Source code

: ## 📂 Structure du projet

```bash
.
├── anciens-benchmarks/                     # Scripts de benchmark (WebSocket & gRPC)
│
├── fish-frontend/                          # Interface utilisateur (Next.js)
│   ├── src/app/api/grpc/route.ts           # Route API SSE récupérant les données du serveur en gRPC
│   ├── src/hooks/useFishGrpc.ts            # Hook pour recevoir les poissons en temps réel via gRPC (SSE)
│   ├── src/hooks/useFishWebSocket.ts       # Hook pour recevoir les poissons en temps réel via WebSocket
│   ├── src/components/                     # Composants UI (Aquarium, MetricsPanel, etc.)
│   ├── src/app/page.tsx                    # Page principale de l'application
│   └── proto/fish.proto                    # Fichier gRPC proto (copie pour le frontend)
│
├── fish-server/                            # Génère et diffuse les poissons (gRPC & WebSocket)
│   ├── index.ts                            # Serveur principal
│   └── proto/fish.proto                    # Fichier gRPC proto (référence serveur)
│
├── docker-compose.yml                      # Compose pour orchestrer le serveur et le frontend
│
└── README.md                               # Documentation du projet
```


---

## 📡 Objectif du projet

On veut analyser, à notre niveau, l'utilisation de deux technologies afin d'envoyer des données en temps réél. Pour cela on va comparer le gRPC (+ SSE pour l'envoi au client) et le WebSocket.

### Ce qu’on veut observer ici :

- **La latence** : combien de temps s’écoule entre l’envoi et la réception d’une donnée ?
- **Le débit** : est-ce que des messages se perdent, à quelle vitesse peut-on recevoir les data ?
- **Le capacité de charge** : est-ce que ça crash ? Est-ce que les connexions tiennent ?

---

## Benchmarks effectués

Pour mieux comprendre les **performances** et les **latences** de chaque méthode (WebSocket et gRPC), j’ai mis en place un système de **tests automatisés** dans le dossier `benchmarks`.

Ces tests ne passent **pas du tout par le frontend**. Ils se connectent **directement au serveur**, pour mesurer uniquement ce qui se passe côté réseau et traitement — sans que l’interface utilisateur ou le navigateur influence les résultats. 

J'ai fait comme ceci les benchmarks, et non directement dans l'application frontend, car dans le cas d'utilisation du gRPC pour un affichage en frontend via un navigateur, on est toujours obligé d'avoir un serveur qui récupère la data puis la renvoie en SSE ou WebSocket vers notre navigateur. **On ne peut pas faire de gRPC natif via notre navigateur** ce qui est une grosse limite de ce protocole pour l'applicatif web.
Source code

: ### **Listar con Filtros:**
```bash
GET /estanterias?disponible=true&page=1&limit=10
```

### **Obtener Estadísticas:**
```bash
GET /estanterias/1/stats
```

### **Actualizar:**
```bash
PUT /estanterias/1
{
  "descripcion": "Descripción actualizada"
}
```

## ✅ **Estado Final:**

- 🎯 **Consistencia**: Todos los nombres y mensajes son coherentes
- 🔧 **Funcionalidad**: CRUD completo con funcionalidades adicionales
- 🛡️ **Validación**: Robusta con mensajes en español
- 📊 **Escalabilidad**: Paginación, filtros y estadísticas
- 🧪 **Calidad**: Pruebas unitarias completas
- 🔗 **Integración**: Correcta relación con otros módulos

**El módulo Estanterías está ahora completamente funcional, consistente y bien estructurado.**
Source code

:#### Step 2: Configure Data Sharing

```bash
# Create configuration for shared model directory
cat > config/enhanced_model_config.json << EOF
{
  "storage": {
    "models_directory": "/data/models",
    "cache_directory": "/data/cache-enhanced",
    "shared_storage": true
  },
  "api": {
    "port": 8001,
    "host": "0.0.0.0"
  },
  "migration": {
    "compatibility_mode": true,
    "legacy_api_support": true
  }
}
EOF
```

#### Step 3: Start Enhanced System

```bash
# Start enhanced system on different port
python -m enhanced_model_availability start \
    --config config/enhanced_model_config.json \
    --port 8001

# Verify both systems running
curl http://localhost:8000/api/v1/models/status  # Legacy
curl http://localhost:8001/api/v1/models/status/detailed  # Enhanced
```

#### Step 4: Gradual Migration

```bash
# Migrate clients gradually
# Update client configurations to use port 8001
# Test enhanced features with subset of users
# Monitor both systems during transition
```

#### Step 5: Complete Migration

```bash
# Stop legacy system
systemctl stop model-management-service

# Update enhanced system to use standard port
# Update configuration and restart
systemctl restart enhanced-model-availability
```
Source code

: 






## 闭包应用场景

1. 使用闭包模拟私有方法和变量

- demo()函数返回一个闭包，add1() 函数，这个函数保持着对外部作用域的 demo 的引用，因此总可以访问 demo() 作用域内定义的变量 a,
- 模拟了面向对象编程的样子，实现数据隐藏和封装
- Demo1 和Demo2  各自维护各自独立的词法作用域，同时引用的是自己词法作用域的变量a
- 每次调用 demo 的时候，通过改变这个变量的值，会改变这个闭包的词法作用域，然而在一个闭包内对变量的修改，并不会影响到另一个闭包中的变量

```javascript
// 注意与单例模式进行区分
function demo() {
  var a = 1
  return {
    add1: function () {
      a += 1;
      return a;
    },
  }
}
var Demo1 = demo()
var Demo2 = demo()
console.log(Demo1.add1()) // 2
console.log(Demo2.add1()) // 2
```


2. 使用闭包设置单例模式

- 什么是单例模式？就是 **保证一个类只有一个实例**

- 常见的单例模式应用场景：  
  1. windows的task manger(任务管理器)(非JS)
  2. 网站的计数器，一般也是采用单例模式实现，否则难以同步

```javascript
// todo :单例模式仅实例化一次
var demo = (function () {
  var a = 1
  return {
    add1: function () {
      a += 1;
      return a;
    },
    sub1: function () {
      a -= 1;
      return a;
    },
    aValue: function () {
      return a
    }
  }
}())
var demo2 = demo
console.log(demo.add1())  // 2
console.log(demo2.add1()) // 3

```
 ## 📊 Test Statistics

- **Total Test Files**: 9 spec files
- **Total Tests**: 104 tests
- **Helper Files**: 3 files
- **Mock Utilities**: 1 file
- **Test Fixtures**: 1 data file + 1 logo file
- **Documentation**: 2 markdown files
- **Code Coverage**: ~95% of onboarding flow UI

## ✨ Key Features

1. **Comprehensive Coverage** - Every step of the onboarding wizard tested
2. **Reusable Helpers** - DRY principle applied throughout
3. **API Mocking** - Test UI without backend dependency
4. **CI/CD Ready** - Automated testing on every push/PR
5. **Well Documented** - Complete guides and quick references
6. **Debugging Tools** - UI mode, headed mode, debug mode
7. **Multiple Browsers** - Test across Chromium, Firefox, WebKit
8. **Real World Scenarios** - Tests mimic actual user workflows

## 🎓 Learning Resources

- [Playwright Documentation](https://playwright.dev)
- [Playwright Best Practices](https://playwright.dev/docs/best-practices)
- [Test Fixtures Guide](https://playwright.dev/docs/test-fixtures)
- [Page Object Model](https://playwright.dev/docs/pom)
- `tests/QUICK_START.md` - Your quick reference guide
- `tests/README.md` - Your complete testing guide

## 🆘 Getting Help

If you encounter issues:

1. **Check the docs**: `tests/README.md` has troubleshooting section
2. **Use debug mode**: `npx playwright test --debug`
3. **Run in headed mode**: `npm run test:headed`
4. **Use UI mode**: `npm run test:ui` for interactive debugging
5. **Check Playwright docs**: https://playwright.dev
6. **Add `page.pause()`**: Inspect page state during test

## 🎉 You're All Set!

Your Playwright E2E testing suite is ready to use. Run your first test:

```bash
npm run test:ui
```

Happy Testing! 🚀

#### EXERCISE DESCRIPTION
Take the entries above and repeat them. Alter nothing.

#### ANSWER
Source code

: ## 📂 Structure du projet

```bash
.
├── anciens-benchmarks/                     # Scripts de benchmark (WebSocket & gRPC)
│
├── fish-frontend/                          # Interface utilisateur (Next.js)
│   ├── src/app/api/grpc/route.ts           # Route API SSE récupérant les données du serveur en gRPC
│   ├── src/hooks/useFishGrpc.ts            # Hook pour recevoir les poissons en temps réel via gRPC (SSE)
│   ├── src/hooks/useFishWebSocket.ts       # Hook pour recevoir les poissons en temps réel via WebSocket
│   ├── src/components/                     # Composants UI (Aquarium, MetricsPanel, etc.)
│   ├── src/app/page.tsx                    # Page principale de l'application
│   └── proto/fish.proto                    # Fichier gRPC proto (copie pour le frontend)
│
├── fish-server/                            # Génère et diffuse les poissons (gRPC & WebSocket)
│   ├── index.ts                            # Serveur principal
│   └── proto/fish.proto                    # Fichier gRPC proto (référence serveur)
│
├── docker-compose.yml                      # Compose pour orchestrer le serveur et le frontend
│
└── README.md                               # Documentation du projet
```


---

## 📡 Objectif du projet

On veut analyser, à notre niveau, l'utilisation de deux technologies afin d'envoyer des données en temps réél. Pour cela on va comparer le gRPC (+ SSE pour l'envoi au client) et le WebSocket.

### Ce qu’on veut observer ici :

- **La latence** : combien de temps s’écoule entre l’envoi et la réception d’une donnée ?
- **Le débit** : est-ce que des messages se perdent, à quelle vitesse peut-on recevoir les data ?
- **Le capacité de charge** : est-ce que ça crash ? Est-ce que les connexions tiennent ?

---

## Benchmarks effectués

Pour mieux comprendre les **performances** et les **latences** de chaque méthode (WebSocket et gRPC), j’ai mis en place un système de **tests automatisés** dans le dossier `benchmarks`.

Ces tests ne passent **pas du tout par le frontend**. Ils se connectent **directement au serveur**, pour mesurer uniquement ce qui se passe côté réseau et traitement — sans que l’interface utilisateur ou le navigateur influence les résultats. 

J'ai fait comme ceci les benchmarks, et non directement dans l'application frontend, car dans le cas d'utilisation du gRPC pour un affichage en frontend via un navigateur, on est toujours obligé d'avoir un serveur qui récupère la data puis la renvoie en SSE ou WebSocket vers notre navigateur. **On ne peut pas faire de gRPC natif via notre navigateur** ce qui est une grosse limite de ce protocole pour l'applicatif web.
Source code

: ### **Listar con Filtros:**
```bash
GET /estanterias?disponible=true&page=1&limit=10
```

### **Obtener Estadísticas:**
```bash
GET /estanterias/1/stats
```

### **Actualizar:**
```bash
PUT /estanterias/1
{
  "descripcion": "Descripción actualizada"
}
```

## ✅ **Estado Final:**

- 🎯 **Consistencia**: Todos los nombres y mensajes son coherentes
- 🔧 **Funcionalidad**: CRUD completo con funcionalidades adicionales
- 🛡️ **Validación**: Robusta con mensajes en español
- 📊 **Escalabilidad**: Paginación, filtros y estadísticas
- 🧪 **Calidad**: Pruebas unitarias completas
- 🔗 **Integración**: Correcta relación con otros módulos

**El módulo Estanterías está ahora completamente funcional, consistente y bien estructurado.**
Source code

:#### Step 2: Configure Data Sharing

```bash
# Create configuration for shared model directory
cat > config/enhanced_model_config.json << EOF
{
  "storage": {
    "models_directory": "/data/models",
    "cache_directory": "/data/cache-enhanced",
    "shared_storage": true
  },
  "api": {
    "port": 8001,
    "host": "0.0.0.0"
  },
  "migration": {
    "compatibility_mode": true,
    "legacy_api_support": true
  }
}
EOF
```

#### Step 3: Start Enhanced System

```bash
# Start enhanced system on different port
python -m enhanced_model_availability start \
    --config config/enhanced_model_config.json \
    --port 8001

# Verify both systems running
curl http://localhost:8000/api/v1/models/status  # Legacy
curl http://localhost:8001/api/v1/models/status/detailed  # Enhanced
```

#### Step 4: Gradual Migration

```bash
# Migrate clients gradually
# Update client configurations to use port 8001
# Test enhanced features with subset of users
# Monitor both systems during transition
```

#### Step 5: Complete Migration

```bash
# Stop legacy system
systemctl stop model-management-service

# Update enhanced system to use standard port
# Update configuration and restart
systemctl restart enhanced-model-availability
```
Source code

: 






## 闭包应用场景

1. 使用闭包模拟私有方法和变量

- demo()函数返回一个闭包，add1() 函数，这个函数保持着对外部作用域的 demo 的引用，因此总可以访问 demo() 作用域内定义的变量 a,
- 模拟了面向对象编程的样子，实现数据隐藏和封装
- Demo1 和Demo2  各自维护各自独立的词法作用域，同时引用的是自己词法作用域的变量a
- 每次调用 demo 的时候，通过改变这个变量的值，会改变这个闭包的词法作用域，然而在一个闭包内对变量的修改，并不会影响到另一个闭包中的变量

```javascript
// 注意与单例模式进行区分
function demo() {
  var a = 1
  return {
    add1: function () {
      a += 1;
      return a;
    },
  }
}
var Demo1 = demo()
var Demo2 = demo()
console.log(Demo1.add1()) // 2
console.log(Demo2.add1()) // 2
```


2. 使用闭包设置单例模式

- 什么是单例模式？就是 **保证一个类只有一个实例**

- 常见的单例模式应用场景：  
  1. windows的task manger(任务管理器)(非JS)
  2. 网站的计数器，一般也是采用单例模式实现，否则难以同步

```javascript
// todo :单例模式仅实例化一次
var demo = (function () {
  var a = 1
  return {
    add1: function () {
      a += 1;
      return a;
    },
    sub1: function () {
      a -= 1;
      return a;
    },
    aValue: function () {
      return a
    }
  }
}())
var demo2 = demo
console.log(demo.add1())  // 2
console.log(demo2.add1()) // 3

```
 ## 📊 Test Statistics

- **Total Test Files**: 9 spec files
- **Total Tests**: 104 tests
- **Helper Files**: 3 files
- **Mock Utilities**: 1 file
- **Test Fixtures**: 1 data file + 1 logo file
- **Documentation**: 2 markdown files
- **Code Coverage**: ~95% of onboarding flow UI

## ✨ Key Features

1. **Comprehensive Coverage** - Every step of the onboarding wizard tested
2. **Reusable Helpers** - DRY principle applied throughout
3. **API Mocking** - Test UI without backend dependency
4. **CI/CD Ready** - Automated testing on every push/PR
5. **Well Documented** - Complete guides and quick references
6. **Debugging Tools** - UI mode, headed mode, debug mode
7. **Multiple Browsers** - Test across Chromium, Firefox, WebKit
8. **Real World Scenarios** - Tests mimic actual user workflows

## 🎓 Learning Resources

- [Playwright Documentation](https://playwright.dev)
- [Playwright Best Practices](https://playwright.dev/docs/best-practices)
- [Test Fixtures Guide](https://playwright.dev/docs/test-fixtures)
- [Page Object Model](https://playwright.dev/docs/pom)
- `tests/QUICK_START.md` - Your quick reference guide
- `tests/README.md` - Your complete testing guide

## 🆘 Getting Help

If you encounter issues:

1. **Check the docs**: `tests/README.md` has troubleshooting section
2. **Use debug mode**: `npx playwright test --debug`
3. **Run in headed mode**: `npm run test:headed`
4. **Use UI mode**: `npm run test:ui` for interactive debugging
5. **Check Playwright docs**: https://playwright.dev
6. **Add `page.pause()`**: Inspect page state during test

## 🎉 You're All Set!

Your Playwright E2E testing suite is ready to use. Run your first test:

```bash
npm run test:ui
```

Happy Testing! 🚀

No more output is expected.